> _Task objective_
Figure out how many lines in the records below hold the string "linejoin". That number alone is the answer.

> _Information shown_
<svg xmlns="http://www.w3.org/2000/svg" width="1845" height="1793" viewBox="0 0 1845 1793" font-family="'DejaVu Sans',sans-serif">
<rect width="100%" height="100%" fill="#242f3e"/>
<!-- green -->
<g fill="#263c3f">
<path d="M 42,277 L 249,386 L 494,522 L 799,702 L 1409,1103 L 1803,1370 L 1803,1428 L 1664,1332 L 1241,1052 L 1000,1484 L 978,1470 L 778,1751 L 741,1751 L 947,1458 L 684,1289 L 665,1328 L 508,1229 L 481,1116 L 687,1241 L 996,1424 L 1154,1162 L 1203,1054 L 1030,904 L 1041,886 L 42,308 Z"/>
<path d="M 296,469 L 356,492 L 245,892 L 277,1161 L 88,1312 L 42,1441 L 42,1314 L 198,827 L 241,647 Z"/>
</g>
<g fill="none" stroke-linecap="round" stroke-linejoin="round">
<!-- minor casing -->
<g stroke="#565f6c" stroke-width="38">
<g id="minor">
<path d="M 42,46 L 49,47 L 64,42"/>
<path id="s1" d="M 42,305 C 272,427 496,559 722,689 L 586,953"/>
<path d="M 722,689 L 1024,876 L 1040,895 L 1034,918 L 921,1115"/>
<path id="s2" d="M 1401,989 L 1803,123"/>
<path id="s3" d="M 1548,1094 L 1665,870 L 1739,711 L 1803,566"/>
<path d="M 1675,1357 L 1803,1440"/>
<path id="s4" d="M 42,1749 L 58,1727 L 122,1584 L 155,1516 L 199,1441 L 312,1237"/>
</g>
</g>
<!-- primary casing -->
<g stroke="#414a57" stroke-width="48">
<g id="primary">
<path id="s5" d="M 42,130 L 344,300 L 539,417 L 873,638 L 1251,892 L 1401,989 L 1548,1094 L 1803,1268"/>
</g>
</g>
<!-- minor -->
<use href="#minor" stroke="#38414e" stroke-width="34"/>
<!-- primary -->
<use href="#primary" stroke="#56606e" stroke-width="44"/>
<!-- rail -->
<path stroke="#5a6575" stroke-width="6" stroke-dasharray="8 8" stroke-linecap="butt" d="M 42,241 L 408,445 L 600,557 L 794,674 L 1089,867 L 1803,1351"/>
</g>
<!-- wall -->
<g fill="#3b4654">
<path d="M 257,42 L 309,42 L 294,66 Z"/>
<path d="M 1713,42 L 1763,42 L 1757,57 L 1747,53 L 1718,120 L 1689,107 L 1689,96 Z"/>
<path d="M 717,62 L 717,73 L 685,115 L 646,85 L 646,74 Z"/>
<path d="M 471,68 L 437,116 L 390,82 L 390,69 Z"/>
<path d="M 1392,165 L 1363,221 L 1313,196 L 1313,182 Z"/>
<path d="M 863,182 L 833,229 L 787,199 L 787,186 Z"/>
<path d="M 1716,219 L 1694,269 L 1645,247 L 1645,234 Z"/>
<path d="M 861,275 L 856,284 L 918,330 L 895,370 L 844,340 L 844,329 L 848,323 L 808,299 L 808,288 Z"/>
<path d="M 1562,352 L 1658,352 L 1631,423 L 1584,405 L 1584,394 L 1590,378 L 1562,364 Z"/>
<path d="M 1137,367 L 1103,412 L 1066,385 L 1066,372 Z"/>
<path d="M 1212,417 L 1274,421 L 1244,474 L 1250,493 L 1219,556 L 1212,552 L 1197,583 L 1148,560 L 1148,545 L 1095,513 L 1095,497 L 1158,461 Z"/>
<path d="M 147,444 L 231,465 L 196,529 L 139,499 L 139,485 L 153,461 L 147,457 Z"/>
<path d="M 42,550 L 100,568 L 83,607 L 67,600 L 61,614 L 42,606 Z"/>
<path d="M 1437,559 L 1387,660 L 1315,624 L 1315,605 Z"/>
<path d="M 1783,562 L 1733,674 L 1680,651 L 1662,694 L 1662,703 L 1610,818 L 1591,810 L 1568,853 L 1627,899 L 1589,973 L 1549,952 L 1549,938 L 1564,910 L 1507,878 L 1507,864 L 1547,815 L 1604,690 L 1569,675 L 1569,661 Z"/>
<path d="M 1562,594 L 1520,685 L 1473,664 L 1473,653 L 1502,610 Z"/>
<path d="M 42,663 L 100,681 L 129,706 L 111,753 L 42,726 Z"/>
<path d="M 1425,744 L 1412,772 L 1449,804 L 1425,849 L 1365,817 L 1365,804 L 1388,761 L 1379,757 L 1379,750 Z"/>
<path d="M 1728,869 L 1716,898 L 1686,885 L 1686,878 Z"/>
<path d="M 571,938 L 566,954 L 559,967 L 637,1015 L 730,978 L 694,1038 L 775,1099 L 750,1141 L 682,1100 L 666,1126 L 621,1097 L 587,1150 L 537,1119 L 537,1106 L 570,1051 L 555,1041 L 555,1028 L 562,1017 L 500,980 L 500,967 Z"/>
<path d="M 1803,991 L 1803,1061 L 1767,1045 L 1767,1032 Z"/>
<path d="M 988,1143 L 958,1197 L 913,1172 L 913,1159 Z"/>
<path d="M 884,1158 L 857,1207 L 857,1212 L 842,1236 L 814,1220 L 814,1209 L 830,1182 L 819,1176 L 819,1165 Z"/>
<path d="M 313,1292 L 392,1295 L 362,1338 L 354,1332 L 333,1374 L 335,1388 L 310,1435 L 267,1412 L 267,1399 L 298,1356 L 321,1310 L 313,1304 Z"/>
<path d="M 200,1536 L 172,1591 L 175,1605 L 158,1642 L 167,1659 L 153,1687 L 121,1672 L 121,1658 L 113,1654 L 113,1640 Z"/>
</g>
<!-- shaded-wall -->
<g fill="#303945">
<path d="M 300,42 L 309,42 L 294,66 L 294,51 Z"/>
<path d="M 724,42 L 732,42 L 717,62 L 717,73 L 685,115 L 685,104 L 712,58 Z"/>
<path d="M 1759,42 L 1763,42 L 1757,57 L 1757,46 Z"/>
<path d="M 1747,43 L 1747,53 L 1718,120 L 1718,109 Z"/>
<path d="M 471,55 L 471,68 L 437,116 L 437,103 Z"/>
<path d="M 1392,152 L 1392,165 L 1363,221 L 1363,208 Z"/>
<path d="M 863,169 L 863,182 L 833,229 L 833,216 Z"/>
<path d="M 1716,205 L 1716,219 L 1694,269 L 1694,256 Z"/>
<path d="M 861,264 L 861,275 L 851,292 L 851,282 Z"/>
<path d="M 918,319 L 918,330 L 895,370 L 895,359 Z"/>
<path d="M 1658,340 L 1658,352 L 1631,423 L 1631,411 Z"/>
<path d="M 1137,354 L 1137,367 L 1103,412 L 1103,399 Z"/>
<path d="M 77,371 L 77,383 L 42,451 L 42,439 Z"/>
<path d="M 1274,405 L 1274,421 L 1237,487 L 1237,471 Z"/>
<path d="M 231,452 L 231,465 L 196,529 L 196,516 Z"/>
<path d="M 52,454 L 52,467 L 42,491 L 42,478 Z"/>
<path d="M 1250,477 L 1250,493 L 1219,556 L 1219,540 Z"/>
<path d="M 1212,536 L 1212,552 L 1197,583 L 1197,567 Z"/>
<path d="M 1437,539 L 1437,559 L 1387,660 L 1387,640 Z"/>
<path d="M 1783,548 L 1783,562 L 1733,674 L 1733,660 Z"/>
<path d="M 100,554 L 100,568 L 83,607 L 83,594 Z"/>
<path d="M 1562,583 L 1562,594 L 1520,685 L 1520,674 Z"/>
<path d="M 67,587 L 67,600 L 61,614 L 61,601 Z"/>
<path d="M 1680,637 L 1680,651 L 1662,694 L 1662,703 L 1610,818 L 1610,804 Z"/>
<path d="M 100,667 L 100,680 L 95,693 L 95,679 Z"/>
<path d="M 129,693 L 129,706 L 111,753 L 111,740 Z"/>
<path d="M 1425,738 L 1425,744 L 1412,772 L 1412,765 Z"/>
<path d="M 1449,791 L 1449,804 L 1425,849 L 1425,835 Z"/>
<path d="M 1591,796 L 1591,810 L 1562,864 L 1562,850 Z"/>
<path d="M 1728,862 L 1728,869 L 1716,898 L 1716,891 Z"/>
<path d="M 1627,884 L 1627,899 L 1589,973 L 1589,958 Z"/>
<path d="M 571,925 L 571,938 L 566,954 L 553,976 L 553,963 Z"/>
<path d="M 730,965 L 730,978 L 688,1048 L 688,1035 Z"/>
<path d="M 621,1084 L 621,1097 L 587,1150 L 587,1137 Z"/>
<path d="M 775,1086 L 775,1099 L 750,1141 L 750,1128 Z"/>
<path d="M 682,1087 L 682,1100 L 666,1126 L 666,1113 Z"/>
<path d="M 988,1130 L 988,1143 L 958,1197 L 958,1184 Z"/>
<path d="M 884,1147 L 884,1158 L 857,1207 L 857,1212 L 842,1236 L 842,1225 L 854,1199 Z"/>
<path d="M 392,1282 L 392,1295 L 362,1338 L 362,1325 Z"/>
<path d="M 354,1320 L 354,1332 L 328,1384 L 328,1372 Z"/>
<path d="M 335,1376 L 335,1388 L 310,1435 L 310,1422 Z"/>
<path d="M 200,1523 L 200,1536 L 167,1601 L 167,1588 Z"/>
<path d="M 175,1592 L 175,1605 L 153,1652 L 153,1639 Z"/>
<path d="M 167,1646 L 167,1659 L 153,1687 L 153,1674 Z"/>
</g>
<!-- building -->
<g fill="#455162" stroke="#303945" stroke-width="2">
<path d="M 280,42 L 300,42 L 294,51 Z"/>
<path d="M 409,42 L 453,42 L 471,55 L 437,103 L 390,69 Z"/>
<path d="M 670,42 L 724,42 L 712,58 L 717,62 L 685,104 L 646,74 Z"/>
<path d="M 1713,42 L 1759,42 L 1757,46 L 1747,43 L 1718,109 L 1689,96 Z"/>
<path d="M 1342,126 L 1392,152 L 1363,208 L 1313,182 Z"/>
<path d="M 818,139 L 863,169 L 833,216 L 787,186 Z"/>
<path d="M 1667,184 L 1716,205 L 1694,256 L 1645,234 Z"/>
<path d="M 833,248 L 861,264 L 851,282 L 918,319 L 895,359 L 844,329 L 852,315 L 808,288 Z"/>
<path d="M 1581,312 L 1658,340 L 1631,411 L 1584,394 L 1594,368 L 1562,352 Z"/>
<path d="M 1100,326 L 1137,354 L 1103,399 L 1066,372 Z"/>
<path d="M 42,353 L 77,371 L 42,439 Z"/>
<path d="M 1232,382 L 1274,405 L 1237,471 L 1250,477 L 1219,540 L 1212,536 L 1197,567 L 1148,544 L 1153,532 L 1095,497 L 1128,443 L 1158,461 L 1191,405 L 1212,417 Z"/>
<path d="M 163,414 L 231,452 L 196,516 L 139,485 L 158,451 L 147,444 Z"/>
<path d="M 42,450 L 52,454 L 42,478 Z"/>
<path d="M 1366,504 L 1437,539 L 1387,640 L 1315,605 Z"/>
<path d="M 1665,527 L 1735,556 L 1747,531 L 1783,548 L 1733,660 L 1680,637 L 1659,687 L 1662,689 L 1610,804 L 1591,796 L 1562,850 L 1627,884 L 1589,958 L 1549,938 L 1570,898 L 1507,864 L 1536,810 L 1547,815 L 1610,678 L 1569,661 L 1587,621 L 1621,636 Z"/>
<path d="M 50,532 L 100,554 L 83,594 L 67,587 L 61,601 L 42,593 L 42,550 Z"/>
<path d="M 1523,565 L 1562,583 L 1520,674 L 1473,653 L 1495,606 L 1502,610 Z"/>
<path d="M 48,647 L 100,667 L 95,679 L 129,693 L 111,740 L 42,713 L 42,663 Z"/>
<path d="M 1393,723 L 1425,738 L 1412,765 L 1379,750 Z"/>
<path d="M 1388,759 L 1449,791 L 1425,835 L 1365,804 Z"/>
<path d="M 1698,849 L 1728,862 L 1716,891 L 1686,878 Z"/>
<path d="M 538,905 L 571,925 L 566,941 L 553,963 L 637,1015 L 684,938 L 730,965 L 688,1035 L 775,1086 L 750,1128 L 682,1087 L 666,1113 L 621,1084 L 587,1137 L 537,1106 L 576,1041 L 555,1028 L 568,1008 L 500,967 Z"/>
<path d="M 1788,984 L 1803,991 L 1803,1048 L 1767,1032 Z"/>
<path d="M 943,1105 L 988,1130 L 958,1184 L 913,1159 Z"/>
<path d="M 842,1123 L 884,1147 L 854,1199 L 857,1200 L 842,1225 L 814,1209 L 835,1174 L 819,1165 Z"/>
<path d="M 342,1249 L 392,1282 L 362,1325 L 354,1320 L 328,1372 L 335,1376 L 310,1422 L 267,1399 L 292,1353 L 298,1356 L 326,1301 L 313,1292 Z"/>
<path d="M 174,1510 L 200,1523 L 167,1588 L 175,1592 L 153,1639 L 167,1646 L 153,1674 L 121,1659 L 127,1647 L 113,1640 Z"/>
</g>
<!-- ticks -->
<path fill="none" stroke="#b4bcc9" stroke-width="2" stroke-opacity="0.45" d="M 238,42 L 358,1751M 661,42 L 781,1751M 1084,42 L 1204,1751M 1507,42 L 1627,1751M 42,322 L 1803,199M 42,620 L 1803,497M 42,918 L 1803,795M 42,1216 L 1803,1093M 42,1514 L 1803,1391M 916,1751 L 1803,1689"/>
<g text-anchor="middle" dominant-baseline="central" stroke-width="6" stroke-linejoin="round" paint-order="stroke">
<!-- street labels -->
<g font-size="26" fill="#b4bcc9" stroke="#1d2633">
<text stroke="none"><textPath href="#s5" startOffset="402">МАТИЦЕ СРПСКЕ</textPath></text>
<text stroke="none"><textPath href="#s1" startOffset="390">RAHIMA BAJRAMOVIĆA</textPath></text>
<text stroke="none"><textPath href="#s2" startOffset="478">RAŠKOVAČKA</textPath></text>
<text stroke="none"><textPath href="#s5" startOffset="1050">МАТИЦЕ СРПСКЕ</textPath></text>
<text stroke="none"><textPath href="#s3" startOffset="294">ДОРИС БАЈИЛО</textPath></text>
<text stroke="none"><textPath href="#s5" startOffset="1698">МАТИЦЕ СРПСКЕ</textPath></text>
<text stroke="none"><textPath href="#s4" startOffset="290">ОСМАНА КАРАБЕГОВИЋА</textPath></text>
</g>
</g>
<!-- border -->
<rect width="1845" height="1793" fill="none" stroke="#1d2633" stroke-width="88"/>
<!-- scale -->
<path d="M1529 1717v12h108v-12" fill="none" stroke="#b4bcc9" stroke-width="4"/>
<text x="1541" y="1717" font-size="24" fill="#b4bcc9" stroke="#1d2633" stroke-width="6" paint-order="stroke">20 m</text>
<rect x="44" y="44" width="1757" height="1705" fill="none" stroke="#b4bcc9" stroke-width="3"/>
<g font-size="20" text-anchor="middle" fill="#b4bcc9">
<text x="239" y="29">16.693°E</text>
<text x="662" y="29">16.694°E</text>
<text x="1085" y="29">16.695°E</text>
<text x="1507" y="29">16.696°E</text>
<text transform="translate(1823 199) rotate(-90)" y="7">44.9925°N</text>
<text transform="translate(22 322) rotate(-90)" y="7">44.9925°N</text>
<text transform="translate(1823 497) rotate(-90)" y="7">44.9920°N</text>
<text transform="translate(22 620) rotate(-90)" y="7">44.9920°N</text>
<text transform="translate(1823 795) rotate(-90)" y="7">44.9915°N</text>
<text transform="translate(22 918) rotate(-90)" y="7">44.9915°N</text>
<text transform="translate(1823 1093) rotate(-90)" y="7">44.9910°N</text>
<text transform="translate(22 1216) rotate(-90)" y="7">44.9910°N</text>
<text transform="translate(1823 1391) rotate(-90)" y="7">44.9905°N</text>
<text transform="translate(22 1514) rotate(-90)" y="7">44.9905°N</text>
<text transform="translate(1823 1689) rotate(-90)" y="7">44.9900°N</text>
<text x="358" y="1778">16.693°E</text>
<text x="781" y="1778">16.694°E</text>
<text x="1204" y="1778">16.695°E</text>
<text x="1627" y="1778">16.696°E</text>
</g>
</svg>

> _Reply_
2